**** Source information

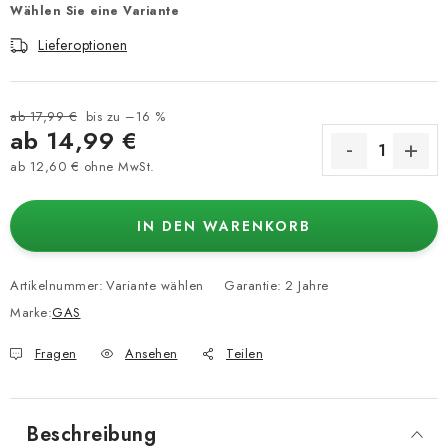
Wählen Sie eine Variante
Lieferoptionen
ab 17,99 €
bis zu –16 %
ab
14,99 €
ab
12,60 €
ohne MwSt.
Verkaufspreis:
IN DEN WARENKORB
Artikelnummer:
Variante wählen
Garantie
:
2 Jahre
Marke:
GAS
Fragen
Ansehen
Teilen
Beschreibung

********

:: Work instruction ::
Based on the records above, how many lines hold the string "Variante"? Answer with the number by itself.

:: Result of the task ::
2